The plan does not approve or deny procedures, services, testing, or equipment for our members. Our decisions concern coverage only. The decision of whether or not to have a certain test, treatment or procedure is one made between the physician and his/her patient. The plan administers benefits based on the member’s contract and corporate medical policies. Physicians should always exercise their best medical judgment in providing the care they feel is most appropriate for their patients. Needed care should not be delayed or refused because of a coverage determination.
As a general rule, benefits are payable under health plans only in cases of medical necessity and only if services or supplies are not investigational, provided the customer group contracts have such coverage.
The following Association Technology Evaluation Criteria must be met for a service/supply to be considered for coverage:
1. The technology must have final approval from the appropriate government regulatory bodies;
2. The scientific evidence must permit conclusions concerning the effect of the technology on health outcomes;
3. The technology must improve the net health outcome;
4. The technology must be as beneficial as any established alternatives;
5. The improvement must be attainable outside the investigational setting.

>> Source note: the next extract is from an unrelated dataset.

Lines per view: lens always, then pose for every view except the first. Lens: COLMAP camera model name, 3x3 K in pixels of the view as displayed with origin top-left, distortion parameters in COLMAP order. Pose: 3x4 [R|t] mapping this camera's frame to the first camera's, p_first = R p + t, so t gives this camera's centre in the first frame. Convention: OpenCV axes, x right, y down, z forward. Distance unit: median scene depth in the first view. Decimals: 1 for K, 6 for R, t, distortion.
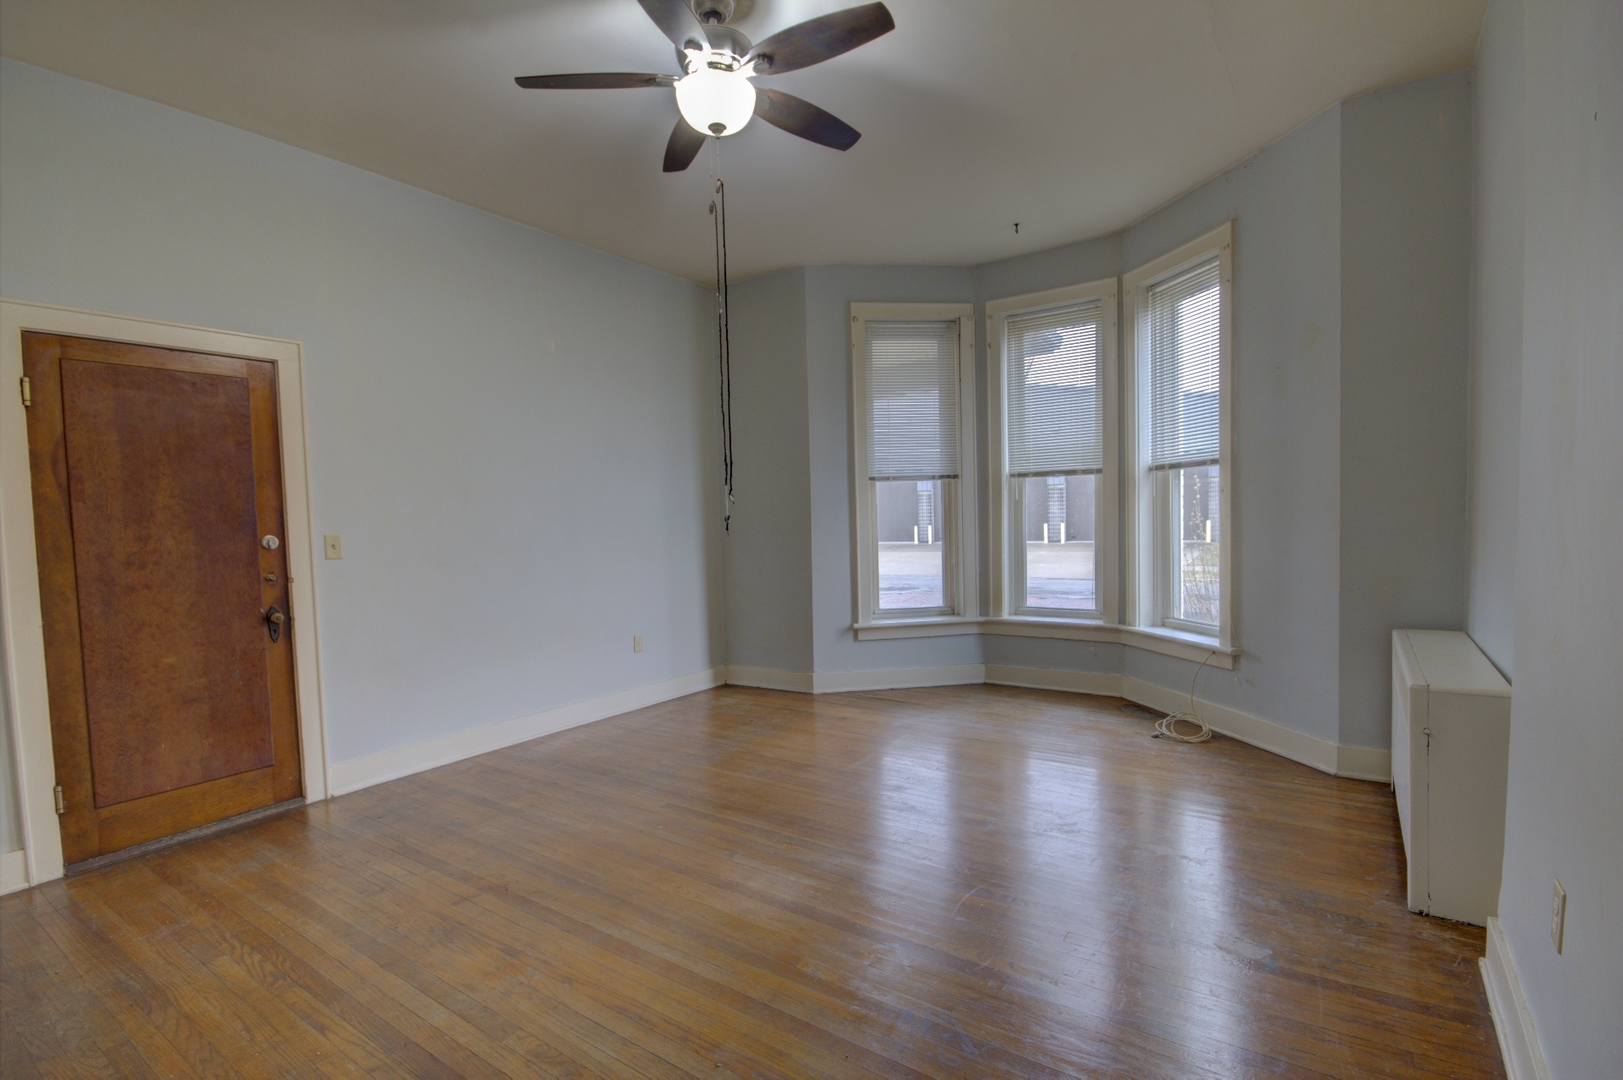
lens RADIAL K [[748.6, 0, 818.2], [0, 748.6, 544.9], [0, 0, 1]] dist [-0.015097, 0.000502]
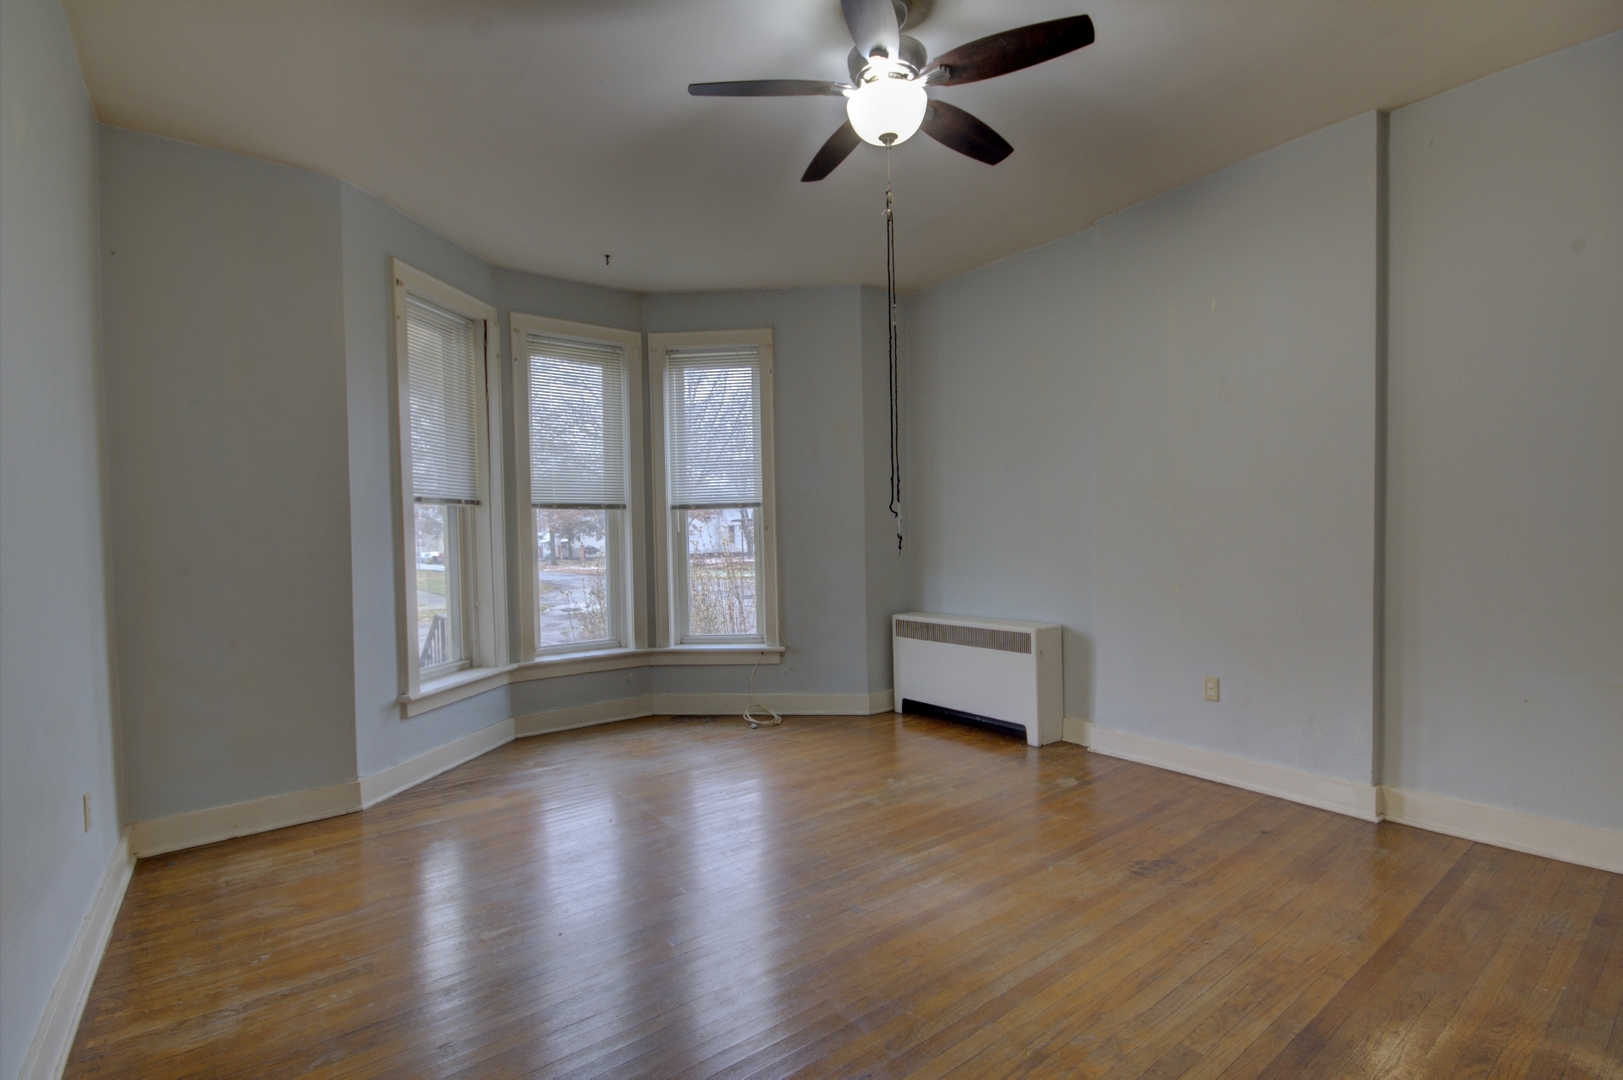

Medical Necessity means that health care services (e.g., procedures, treatments, supplies, devices, equipment, facilities or drugs) that a physician, exercising prudent clinical judgment, would provide to a patient for the purpose of preventing, evaluating, diagnosing or treating an illness, injury or disease or its symptoms, and that are:
1. In accordance with generally accepted standards of medical practice; and
2. Clinically appropriate in terms of type, frequency, extent, site and duration and considered effective for the patient’s illness, injury or disease; and
3. Not primarily for the convenience of the patient, physician or other health care provider; and
4. Not more costly than an alternative service or sequence of services at least as likely to produce equivalent therapeutic or diagnostic results as to the diagnosis or treatment of that patient’s illness, injury or disease.